Record set Block Start

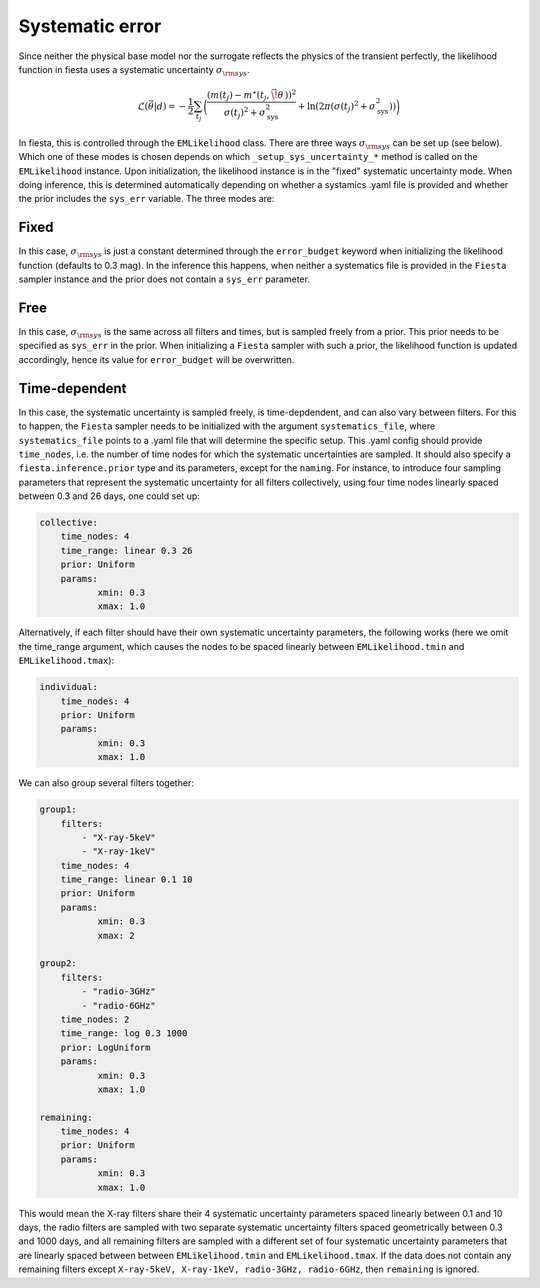 
Systematic error
----------------

Since neither the physical base model nor the surrogate reflects the physics of the transient perfectly, the likelihood function in fiesta uses a systematic uncertainty :math:`\sigma_{\rm sys}`. 

.. math::
    \mathcal{L}(\vec{\theta}|d) = - \frac{1}{2} \sum_{t_j} \biggl( \frac{(m(t_j) - m^{\star}(t_j, \vec{\!\theta}\,))^2}{\sigma(t_j)^2 + \sigma_{\text{sys}}^2} + \ln(2\pi (\sigma(t_j)^2 + \sigma_{\text{sys}}^2)) \biggr)

In fiesta, this is controlled through the ``EMLikelihood`` class. There are three ways :math:`\sigma_{\rm sys}` can be set up (see below). 
Which one of these modes is chosen depends on which ``_setup_sys_uncertainty_*`` method is called on the ``EMLikelihood`` instance. Upon initialization, the likelihood instance is in the "fixed" systematic uncertainty mode.
When doing inference, this is determined automatically depending on whether a systamics .yaml file is provided and whether the prior includes the ``sys_err`` variable.
The three modes are:

Fixed
^^^^^

In this case, :math:`\sigma_{\rm sys}` is just a constant determined through the ``error_budget`` keyword when initializing the likelihood function (defaults to 0.3 mag). 
In the inference this happens, when neither a systematics file is provided in the ``Fiesta`` sampler instance and the prior does not contain a ``sys_err`` parameter.

Free
^^^^

In this case, :math:`\sigma_{\rm sys}` is the same across all filters and times, but is sampled freely from a prior. This prior needs to be specified as ``sys_err`` in the prior.
When initializing a ``Fiesta`` sampler with such a prior, the likelihood function is updated accordingly, hence its value for ``error_budget`` will be overwritten.

Time-dependent
^^^^^^^^^^^^^^
In this case, the systematic uncertainty is sampled freely, is time-depdendent, and can also vary between filters.
For this to happen, the ``Fiesta`` sampler needs to be initialized with the argument ``systematics_file``, where ``systematics_file`` points to a .yaml file that will determine the specific setup.
This .yaml config should provide ``time_nodes``, i.e. the number of time nodes for which the systematic uncertainties are sampled. It should also specify a ``fiesta.inference.prior`` type and its parameters, except for the ``naming``.
For instance, to introduce four sampling parameters that represent the systematic uncertainty for all filters collectively, using four time nodes linearly spaced between 0.3 and 26 days, one could set up:

.. code:: yaml

    collective:
        time_nodes: 4
        time_range: linear 0.3 26
        prior: Uniform
        params: 
               xmin: 0.3 
               xmax: 1.0
    

Alternatively, if each filter should have their own systematic uncertainty parameters, the following works (here we omit the time_range argument, which causes the nodes to be spaced linearly between ``EMLikelihood.tmin`` and ``EMLikelihood.tmax``):

.. code:: yaml

    individual:
        time_nodes: 4
        prior: Uniform
        params: 
               xmin: 0.3 
               xmax: 1.0

We can also group several filters together:

.. code:: yaml

    group1:
        filters:
            - "X-ray-5keV"
            - "X-ray-1keV"
        time_nodes: 4
        time_range: linear 0.1 10
        prior: Uniform
        params:
               xmin: 0.3
               xmax: 2
    
    group2:
        filters:
            - "radio-3GHz"
            - "radio-6GHz"
        time_nodes: 2
        time_range: log 0.3 1000
        prior: LogUniform
        params:
               xmin: 0.3
               xmax: 1.0
    
    remaining:
        time_nodes: 4
        prior: Uniform
        params:
               xmin: 0.3
               xmax: 1.0

This would mean the X-ray filters share their 4 systematic uncertainty parameters spaced linearly between 0.1 and 10 days, the radio filters are sampled with two separate systematic uncertainty filters spaced geometrically between 0.3 and 1000 days, and all remaining filters are sampled with a different set of four systematic uncertainty parameters that are linearly spaced between between ``EMLikelihood.tmin`` and ``EMLikelihood.tmax``.
If the data does not contain any remaining filters except ``X-ray-5keV, X-ray-1keV, radio-3GHz, radio-6GHz``, then ``remaining`` is ignored.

Record set Block End

- [The task]: Give the data again exactly as written, with no pictures included.

- [Reply]:
Systematic error
----------------

Since neither the physical base model nor the surrogate reflects the physics of the transient perfectly, the likelihood function in fiesta uses a systematic uncertainty :math:`\sigma_{\rm sys}`. 

.. math::
    \mathcal{L}(\vec{\theta}|d) = - \frac{1}{2} \sum_{t_j} \biggl( \frac{(m(t_j) - m^{\star}(t_j, \vec{\!\theta}\,))^2}{\sigma(t_j)^2 + \sigma_{\text{sys}}^2} + \ln(2\pi (\sigma(t_j)^2 + \sigma_{\text{sys}}^2)) \biggr)

In fiesta, this is controlled through the ``EMLikelihood`` class. There are three ways :math:`\sigma_{\rm sys}` can be set up (see below). 
Which one of these modes is chosen depends on which ``_setup_sys_uncertainty_*`` method is called on the ``EMLikelihood`` instance. Upon initialization, the likelihood instance is in the "fixed" systematic uncertainty mode.
When doing inference, this is determined automatically depending on whether a systamics .yaml file is provided and whether the prior includes the ``sys_err`` variable.
The three modes are:

Fixed
^^^^^

In this case, :math:`\sigma_{\rm sys}` is just a constant determined through the ``error_budget`` keyword when initializing the likelihood function (defaults to 0.3 mag). 
In the inference this happens, when neither a systematics file is provided in the ``Fiesta`` sampler instance and the prior does not contain a ``sys_err`` parameter.

Free
^^^^

In this case, :math:`\sigma_{\rm sys}` is the same across all filters and times, but is sampled freely from a prior. This prior needs to be specified as ``sys_err`` in the prior.
When initializing a ``Fiesta`` sampler with such a prior, the likelihood function is updated accordingly, hence its value for ``error_budget`` will be overwritten.

Time-dependent
^^^^^^^^^^^^^^
In this case, the systematic uncertainty is sampled freely, is time-depdendent, and can also vary between filters.
For this to happen, the ``Fiesta`` sampler needs to be initialized with the argument ``systematics_file``, where ``systematics_file`` points to a .yaml file that will determine the specific setup.
This .yaml config should provide ``time_nodes``, i.e. the number of time nodes for which the systematic uncertainties are sampled. It should also specify a ``fiesta.inference.prior`` type and its parameters, except for the ``naming``.
For instance, to introduce four sampling parameters that represent the systematic uncertainty for all filters collectively, using four time nodes linearly spaced between 0.3 and 26 days, one could set up:

.. code:: yaml

    collective:
        time_nodes: 4
        time_range: linear 0.3 26
        prior: Uniform
        params: 
               xmin: 0.3 
               xmax: 1.0
    

Alternatively, if each filter should have their own systematic uncertainty parameters, the following works (here we omit the time_range argument, which causes the nodes to be spaced linearly between ``EMLikelihood.tmin`` and ``EMLikelihood.tmax``):

.. code:: yaml

    individual:
        time_nodes: 4
        prior: Uniform
        params: 
               xmin: 0.3 
               xmax: 1.0

We can also group several filters together:

.. code:: yaml

    group1:
        filters:
            - "X-ray-5keV"
            - "X-ray-1keV"
        time_nodes: 4
        time_range: linear 0.1 10
        prior: Uniform
        params:
               xmin: 0.3
               xmax: 2
    
    group2:
        filters:
            - "radio-3GHz"
            - "radio-6GHz"
        time_nodes: 2
        time_range: log 0.3 1000
        prior: LogUniform
        params:
               xmin: 0.3
               xmax: 1.0
    
    remaining:
        time_nodes: 4
        prior: Uniform
        params:
               xmin: 0.3
               xmax: 1.0

This would mean the X-ray filters share their 4 systematic uncertainty parameters spaced linearly between 0.1 and 10 days, the radio filters are sampled with two separate systematic uncertainty filters spaced geometrically between 0.3 and 1000 days, and all remaining filters are sampled with a different set of four systematic uncertainty parameters that are linearly spaced between between ``EMLikelihood.tmin`` and ``EMLikelihood.tmax``.
If the data does not contain any remaining filters except ``X-ray-5keV, X-ray-1keV, radio-3GHz, radio-6GHz``, then ``remaining`` is ignored.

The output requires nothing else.